» What you are asked to do: When you copy the entries, omit the images and keep every word as it is.

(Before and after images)

·····

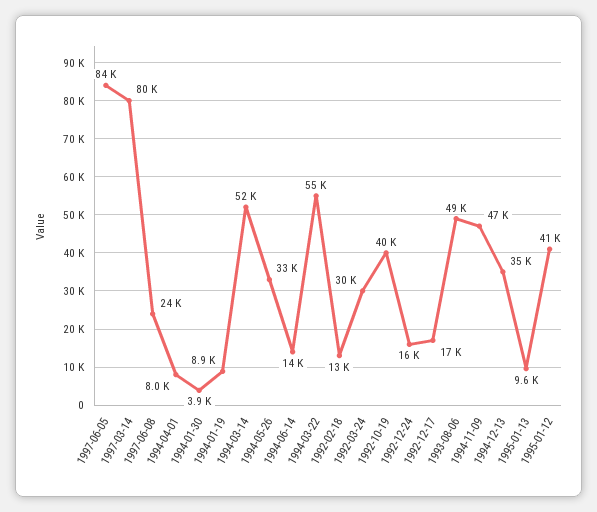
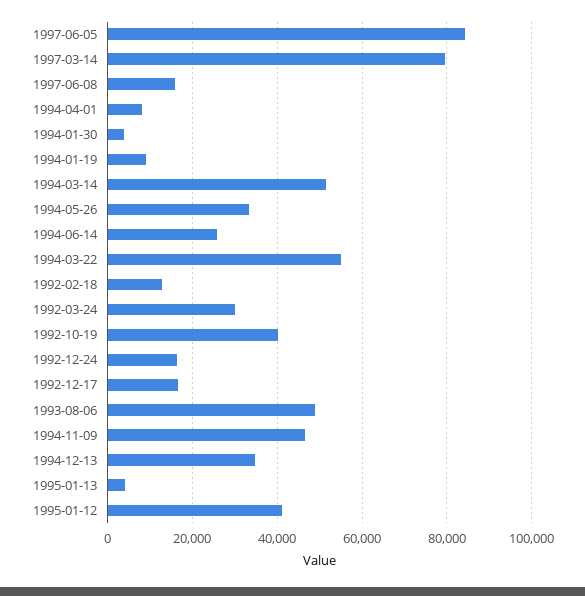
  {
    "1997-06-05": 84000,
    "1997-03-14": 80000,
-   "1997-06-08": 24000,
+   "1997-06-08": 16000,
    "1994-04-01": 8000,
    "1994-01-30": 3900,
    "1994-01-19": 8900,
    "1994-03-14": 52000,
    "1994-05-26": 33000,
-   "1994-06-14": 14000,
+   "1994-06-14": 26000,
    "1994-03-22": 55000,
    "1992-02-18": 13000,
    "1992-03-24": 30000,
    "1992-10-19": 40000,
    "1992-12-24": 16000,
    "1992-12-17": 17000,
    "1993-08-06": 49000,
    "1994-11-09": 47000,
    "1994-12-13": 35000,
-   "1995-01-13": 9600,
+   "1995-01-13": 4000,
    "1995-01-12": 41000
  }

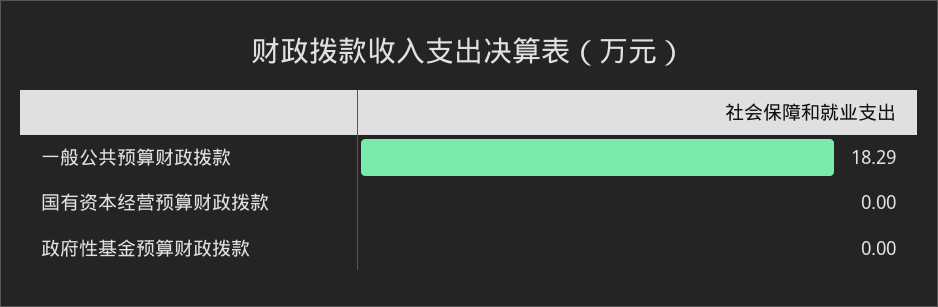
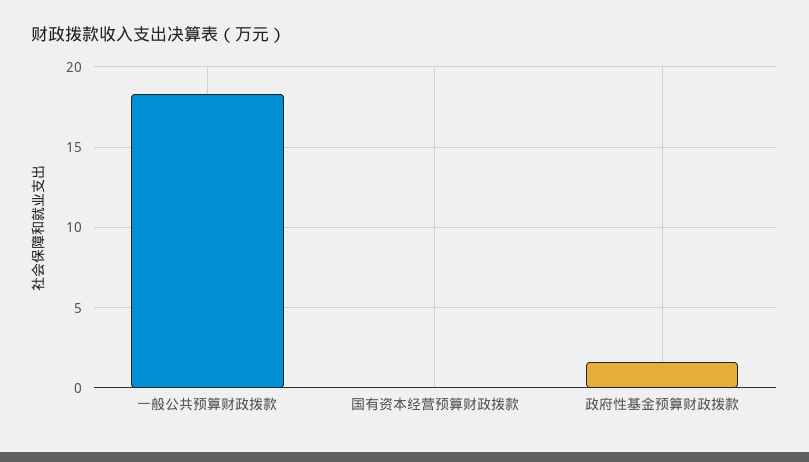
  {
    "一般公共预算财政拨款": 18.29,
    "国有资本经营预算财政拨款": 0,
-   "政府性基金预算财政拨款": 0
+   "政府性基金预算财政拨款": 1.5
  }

·····

» Task result:
  {
    "1997-06-05": 84000,
    "1997-03-14": 80000,
-   "1997-06-08": 24000,
+   "1997-06-08": 16000,
    "1994-04-01": 8000,
    "1994-01-30": 3900,
    "1994-01-19": 8900,
    "1994-03-14": 52000,
    "1994-05-26": 33000,
-   "1994-06-14": 14000,
+   "1994-06-14": 26000,
    "1994-03-22": 55000,
    "1992-02-18": 13000,
    "1992-03-24": 30000,
    "1992-10-19": 40000,
    "1992-12-24": 16000,
    "1992-12-17": 17000,
    "1993-08-06": 49000,
    "1994-11-09": 47000,
    "1994-12-13": 35000,
-   "1995-01-13": 9600,
+   "1995-01-13": 4000,
    "1995-01-12": 41000
  }

  {
    "一般公共预算财政拨款": 18.29,
    "国有资本经营预算财政拨款": 0,
-   "政府性基金预算财政拨款": 0
+   "政府性基金预算财政拨款": 1.5
  }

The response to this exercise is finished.